The good stuff
Grotesque is for all those people who need a lesson in what torture porn flicks really are.
Shiraishi, best known for his horror work, comes with something a little different. A Beast in Love is tricky to describe, but at heart it's a dark (even vile) comedy with thriller, horror and light romance elements to flesh things out. The result's a bit of a mess, but if you can appreciate Shiraishi's sense of humor, there's a lot of fun to be had.
In an unnamed town, deplorables gather to escape from their dark past. One particularly shy-looking guy stands out between all the crazies, when pushed even he turns into a manic serial killer. Several people are out to get him, but it's a creepy cross dresser who appears to be the most interested.
There are no heroes, no likeable characters. The film does come with a big trigger warning since one of them is a cross dresser and there's only room for negative stereotypes here. If that doesn't bother you than you can brace yourself for a bit of excessive Japanese weirdness. The technical qualities aren't quite up to par, but the comedy hit the mark for me and the runtime is pretty short. Very fun and entertaining filler.
Koji Shiraishi is one of those faithful horror directors. Even though the international interest in Japanese horror has waned over the past decade, Shiraishi's love for the genre clearly hasn't. It's nice to see though that Shiraishi isn't married to a single style of horror, Hell Girl shows a different side of Japanese horror cinema.
The film isn't your typical less is more, black-haired ghost horror, instead it's a more fantastical kind of horror that offers a mix of modern and traditional Japanese horror elements. The story about an ongoing curse feels contemporary, but the characters and moody kills hark back to the classier horror of the past.
The film looks pretty nice (safe some poor CG moments), performances are solid and the mix of fantasy and horror offers a nice change of pace. I wasn't a big fan of the setting (the Japanese pop scene isn't all that interesting), but it hardly affected the film. One of Shiraishi's better films.
Interesting thriller with supernatural elements to spice things up. There's also a series attached to this film, no surprises there, but Shiraishi makes enough of an effort to have this film rise above its roots. It gets a little too plot-heavy when the film is working itself to its finale, but all in all an entertaining diversion.

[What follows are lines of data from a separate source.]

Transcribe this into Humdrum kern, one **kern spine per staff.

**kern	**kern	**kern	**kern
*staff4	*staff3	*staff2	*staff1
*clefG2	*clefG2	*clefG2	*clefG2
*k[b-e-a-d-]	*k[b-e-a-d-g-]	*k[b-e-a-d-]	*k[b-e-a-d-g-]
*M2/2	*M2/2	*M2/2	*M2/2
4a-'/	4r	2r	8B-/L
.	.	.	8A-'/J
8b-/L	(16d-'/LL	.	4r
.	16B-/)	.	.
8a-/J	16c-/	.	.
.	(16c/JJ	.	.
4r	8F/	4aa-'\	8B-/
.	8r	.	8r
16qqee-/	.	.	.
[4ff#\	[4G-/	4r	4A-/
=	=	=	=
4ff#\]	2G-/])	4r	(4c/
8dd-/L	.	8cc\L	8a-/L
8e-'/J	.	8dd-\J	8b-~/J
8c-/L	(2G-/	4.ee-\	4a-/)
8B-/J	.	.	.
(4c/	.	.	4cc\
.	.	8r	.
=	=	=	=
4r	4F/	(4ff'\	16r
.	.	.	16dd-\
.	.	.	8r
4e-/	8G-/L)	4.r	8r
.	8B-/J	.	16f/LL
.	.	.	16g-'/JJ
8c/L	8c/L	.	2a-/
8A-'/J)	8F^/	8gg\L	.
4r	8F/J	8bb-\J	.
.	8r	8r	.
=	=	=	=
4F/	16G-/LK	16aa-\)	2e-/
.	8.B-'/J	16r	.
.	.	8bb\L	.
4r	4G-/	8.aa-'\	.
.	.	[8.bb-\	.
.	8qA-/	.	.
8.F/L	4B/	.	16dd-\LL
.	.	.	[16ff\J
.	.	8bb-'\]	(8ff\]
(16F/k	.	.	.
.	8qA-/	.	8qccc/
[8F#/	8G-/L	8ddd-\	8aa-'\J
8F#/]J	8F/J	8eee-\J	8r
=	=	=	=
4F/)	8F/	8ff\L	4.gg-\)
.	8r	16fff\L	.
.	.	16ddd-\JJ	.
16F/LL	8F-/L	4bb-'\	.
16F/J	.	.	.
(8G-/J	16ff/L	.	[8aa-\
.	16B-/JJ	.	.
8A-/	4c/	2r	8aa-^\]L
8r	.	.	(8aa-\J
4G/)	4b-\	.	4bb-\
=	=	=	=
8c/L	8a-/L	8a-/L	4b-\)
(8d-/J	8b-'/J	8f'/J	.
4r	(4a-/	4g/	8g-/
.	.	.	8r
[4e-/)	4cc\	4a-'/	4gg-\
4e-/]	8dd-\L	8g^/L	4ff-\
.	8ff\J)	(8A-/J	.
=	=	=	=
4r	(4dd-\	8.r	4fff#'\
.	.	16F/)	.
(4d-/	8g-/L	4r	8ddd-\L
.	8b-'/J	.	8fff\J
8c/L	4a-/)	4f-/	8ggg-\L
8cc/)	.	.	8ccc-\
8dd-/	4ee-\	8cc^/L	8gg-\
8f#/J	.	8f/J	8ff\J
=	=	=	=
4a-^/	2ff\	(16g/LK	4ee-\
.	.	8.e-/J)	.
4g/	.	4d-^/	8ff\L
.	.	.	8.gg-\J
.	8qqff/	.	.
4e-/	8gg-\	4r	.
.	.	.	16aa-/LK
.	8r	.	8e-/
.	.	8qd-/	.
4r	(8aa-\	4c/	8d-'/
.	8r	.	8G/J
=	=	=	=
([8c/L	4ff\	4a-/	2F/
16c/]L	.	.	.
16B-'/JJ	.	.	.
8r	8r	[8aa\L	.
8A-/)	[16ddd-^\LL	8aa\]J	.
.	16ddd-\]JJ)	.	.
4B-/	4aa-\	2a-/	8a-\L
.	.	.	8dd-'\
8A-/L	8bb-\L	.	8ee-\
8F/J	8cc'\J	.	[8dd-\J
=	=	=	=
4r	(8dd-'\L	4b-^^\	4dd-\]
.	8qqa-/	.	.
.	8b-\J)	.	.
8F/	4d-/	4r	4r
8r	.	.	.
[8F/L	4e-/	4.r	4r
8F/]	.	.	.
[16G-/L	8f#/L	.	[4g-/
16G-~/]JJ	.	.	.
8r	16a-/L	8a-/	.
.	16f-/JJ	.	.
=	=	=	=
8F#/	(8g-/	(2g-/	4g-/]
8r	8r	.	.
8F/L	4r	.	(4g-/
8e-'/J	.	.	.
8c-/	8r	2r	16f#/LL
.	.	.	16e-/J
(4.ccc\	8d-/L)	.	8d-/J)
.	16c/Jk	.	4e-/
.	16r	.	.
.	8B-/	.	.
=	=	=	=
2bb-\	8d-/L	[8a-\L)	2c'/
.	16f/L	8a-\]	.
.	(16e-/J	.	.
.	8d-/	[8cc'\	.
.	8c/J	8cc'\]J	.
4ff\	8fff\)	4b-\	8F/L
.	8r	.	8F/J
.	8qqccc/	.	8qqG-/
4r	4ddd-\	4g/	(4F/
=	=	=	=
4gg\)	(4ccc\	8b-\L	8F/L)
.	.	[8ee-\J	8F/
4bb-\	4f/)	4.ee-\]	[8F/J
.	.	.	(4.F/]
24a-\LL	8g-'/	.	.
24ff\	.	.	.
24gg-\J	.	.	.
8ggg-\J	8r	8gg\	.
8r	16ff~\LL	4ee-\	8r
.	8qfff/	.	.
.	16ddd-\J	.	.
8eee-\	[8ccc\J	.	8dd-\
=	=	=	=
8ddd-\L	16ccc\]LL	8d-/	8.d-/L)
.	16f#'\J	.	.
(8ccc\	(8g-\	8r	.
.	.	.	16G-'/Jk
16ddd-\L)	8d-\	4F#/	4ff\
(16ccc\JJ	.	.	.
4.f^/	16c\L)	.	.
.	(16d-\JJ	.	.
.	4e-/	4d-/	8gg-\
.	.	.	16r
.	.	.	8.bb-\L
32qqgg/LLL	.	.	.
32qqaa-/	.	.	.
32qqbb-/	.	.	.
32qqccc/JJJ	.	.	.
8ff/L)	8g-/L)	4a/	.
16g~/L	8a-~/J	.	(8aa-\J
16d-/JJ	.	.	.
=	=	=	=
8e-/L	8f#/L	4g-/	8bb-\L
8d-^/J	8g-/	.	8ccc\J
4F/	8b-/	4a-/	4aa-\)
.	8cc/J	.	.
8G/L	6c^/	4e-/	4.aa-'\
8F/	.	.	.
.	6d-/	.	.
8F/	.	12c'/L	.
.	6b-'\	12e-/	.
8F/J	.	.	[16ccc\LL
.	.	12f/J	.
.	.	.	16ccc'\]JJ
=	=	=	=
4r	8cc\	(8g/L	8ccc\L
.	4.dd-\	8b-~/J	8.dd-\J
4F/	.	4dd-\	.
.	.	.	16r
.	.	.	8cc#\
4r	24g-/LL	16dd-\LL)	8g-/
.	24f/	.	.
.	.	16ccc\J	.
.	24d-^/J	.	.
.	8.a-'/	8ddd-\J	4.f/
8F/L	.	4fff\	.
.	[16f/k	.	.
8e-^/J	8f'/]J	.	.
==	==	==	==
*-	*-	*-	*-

Interesting film, about a reporter visiting an old friend who is on the run from the authorities. A nifty handheld thriller, with a nice twist and some minor horror elements. Well acted, intriguing from start to finish and sporting a very rewarding finale. One of the better Shiraishi films I've seen.
A decent but slightly underwhelming horror anthology. Six respected directors tackle 10 horror stories, but with a setup like this there simply isn't enough variation in style and themes. There are no real weak entries, on the other hand far too few shorts that make an effort to stand out. Solid filler, but nothing more.
A simple but effective sequel to the first film. Shiriashi loses himself a little in the police investigation, which needlessly slows the film down. Luckily the kills are still lots of fun and the monster is freaky enough, even though the CG doesn't do it justice. It's a short and amusing horror flick, nothing too out of the ordinary but good fun nonetheless.
Koji Shiraishi's entry in the Hideshi Hino horror anthology. Back when this was released, Shiraishi wasn't a "big" name yet. His status has changed quite a lot over the years, which makes it always a bit more interesting to watch these forgotten films. Dead Girl Walking certainly isn't the worst film in the anthology.
On an ordinary day, the young Sayuri suddenly gets a heart attack. She is pronounced dead by the doctor, but Sayuri is conscious, and she can still walk around. She is left in the care of her family as her body slowly starts to deteriorate. When her presence becomes too hard to handle, they decide to kill Sayuri, but she manages to escape.
As with most of these films, the premise sounds pretty basic, but things do get weird real fast. The grim black and white cinematography and some oddball events in the second half really upgrade this film from a simple horror film to something with a more pronounced and memorable signature. Short and sweet.
Shiraishi made a couple of proper horror films, sadly this one was poor and grating. The J-pop band is horrendous, the less is more approach doesn't work at all and the entire film just looks cheap and unfinished. A terrible fluke, but at least it's kind of short.